● WHAT THE EXERCISE ASKS: Extend the blog post below about surfing across the border, picking up right after its last line.

● SELECTED PASSAGE:
== Segment start ==

Thursday, April 24, 2014

Catching Up With Mrs. Swell

"Tito" doing his thing on his everyday wave.
I took a solo trip across the border Sunday.  I darted to my favorite point and found only about five guys out.  Took the GoPro out with me, caught some fun, "almost" head high waves.  But some of the rides were pretty long, longer than Instagram would allow, long.  Still, a great wave to practice a little shredding.  The morning was pretty fun, looked like that sneaker NW swell didn't sneak it's way in, so a south swell dominated the early hours.  Met a couple few cool kats, including OsideJon and Tito.  I surfed with Tito a few times before.  But for a Tito (which in Pinoy means "Uncle"), he always rips, throws a bunch of buckets and has the energy of a grom (dude can paddle forever!).  The evening sesh was fun also.  That NW sneaker swell woke up Teresita's and I had some really fun rides.  That spot reminds me of the Swift Street wave when it gets wild.  Super, open ocean kind of wave.  Fun, but will buck you off if you get too cocky and send you to the bottom where you'll be greeted to some sharp ass reef.

OsideJon  showing that O-side style.  Represent!
On Monday, I caught my favorite reef breaking at about the overhead "plus" range.  Some of the waves looked double overhead, especially the second one I caught.  I looked up after I made the drop, and just saw it trying to foam me.  On one wave, I took off pretty late, which caused me to go for broke and blow through a couple sections to the open face where I caught up with this longboarder chick.  She didn't look too happy that I caught up to her.  She was just cruising along the face, smelling the flowers, and looked back in disgust that I was cruising right along with her.  I would have rode that wave with her all the way to the stairs, but she decided to kick out and get all pissy.  But hey, closest to the curl has the right of way, right? I don't blame her for dropping in on me.  I was busy busting through sections and came out of the nowhere, foamball land.  But if your reading this longboarder chick, I would have shared that wave with you all the way to the rocks, no need to kick out, just ask Papi!

Open, clean, rippable  faces.  Plus some good tacos after. 

Working this little nugget.  Gotta do what you gotta do!

== Segment end ==

● EXTRACTED MATERIAL:
== Segment start ==

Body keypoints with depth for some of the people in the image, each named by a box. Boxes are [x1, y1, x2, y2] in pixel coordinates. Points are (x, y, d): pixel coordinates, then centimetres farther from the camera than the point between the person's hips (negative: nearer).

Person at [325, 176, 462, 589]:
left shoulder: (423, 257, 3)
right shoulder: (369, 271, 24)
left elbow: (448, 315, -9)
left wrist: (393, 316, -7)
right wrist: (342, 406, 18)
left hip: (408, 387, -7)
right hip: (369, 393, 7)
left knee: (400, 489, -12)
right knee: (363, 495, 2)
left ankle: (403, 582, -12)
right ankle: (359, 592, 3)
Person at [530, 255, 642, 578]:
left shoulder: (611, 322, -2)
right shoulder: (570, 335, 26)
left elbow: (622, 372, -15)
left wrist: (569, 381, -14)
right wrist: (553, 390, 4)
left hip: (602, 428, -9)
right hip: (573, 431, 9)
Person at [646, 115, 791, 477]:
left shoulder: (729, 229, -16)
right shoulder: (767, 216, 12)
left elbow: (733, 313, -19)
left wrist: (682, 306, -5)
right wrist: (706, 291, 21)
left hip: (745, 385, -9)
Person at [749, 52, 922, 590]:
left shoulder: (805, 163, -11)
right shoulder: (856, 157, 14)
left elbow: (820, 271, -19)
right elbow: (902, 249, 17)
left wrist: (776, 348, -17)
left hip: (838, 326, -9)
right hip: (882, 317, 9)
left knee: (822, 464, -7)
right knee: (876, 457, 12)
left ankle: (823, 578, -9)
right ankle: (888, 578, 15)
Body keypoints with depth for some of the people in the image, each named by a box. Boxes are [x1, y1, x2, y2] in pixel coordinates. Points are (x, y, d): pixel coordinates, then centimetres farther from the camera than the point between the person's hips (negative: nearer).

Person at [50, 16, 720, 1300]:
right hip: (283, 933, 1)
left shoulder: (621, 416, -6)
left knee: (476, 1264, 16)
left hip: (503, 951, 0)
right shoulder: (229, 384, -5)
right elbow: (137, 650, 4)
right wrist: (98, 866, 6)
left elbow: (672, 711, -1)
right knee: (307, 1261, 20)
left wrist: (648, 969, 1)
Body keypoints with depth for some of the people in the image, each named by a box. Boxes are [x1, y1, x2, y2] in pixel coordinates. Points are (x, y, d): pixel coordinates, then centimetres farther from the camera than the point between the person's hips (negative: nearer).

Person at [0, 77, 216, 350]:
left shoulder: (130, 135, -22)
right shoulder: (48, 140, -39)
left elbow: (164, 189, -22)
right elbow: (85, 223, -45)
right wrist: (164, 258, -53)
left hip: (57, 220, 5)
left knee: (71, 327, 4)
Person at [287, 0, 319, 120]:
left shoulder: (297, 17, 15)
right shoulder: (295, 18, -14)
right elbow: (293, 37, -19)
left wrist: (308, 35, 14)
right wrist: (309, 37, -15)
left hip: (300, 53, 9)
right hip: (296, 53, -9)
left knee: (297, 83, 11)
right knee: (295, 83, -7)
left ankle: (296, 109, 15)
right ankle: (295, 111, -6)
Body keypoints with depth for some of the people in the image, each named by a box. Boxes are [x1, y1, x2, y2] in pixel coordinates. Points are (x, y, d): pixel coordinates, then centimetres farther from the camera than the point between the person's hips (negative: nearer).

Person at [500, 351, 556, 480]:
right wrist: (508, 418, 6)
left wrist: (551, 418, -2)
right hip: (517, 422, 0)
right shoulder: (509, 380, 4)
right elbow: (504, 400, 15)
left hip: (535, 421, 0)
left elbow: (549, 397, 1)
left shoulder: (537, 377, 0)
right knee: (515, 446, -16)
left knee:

== Segment end ==

● ANSWER AREA:
On Tuesday I hit Cottons.  It was a bit windy and marine layered but the waves were pumping.  Man was it good for about two hours.  And there was only about five guys out!  Two guys in front of Nixon's, me in front of my "spot" (I ain't telling!) and a couple at that peak that breaks near Barb's.  I took my GoPro out but it crapped out on me just before I caught my best wave of the session.  Because it was getting to be high tide, all the waves were overhead, thick chunkers.  I just paddled into mine, took a straight line down the face, put my rail and fins into the water when I hit the flats, aimed for that fat chunky lip and hit that bitch with everything I had.  I didn't see what I threw, but I'm assuming it was something because I came down screaming and had to make one of those extended, overdone cutbacks.  Good fun!

An unridden, overhead right at Trestles.  Hell just froze over. 
Cotton perfection.
On Wednesday after work, I headed out to Scripp's to find it just blowing up with short period nuggets.  Had to be within the 4-7 foot range.  I didn't see much corners, so I kept walking south.  I checked Green Wall, and it was bigger, and doing much of the same thing as Scripp's.  But then I saw Shores, and it was going off!  Lefts, rights, chunky ones and even some hollow hum dingers just peeling everywhere.  That session was pretty sick.  I caught some really fun ones.  On a few I would just pop some check turns to slow down and then pick off the inside reforms that would blast me all the way to the beach.  This session was by far my best session at The Shores (I only surfed there twice before).  What had me really laughing in my head was the paddle out.  It took me three attempts to make it back out after my third wave.  "You have to be kidding me!" is what I kept telling myself.  I'm an ex-SFOB surfer.  I should be ashamed of myself!  But it's all in good fun.  And good times.  Great to see fun, head high + waves again.  And to think, we have some more swell coming... Cheeeeee!

Cheeeeee!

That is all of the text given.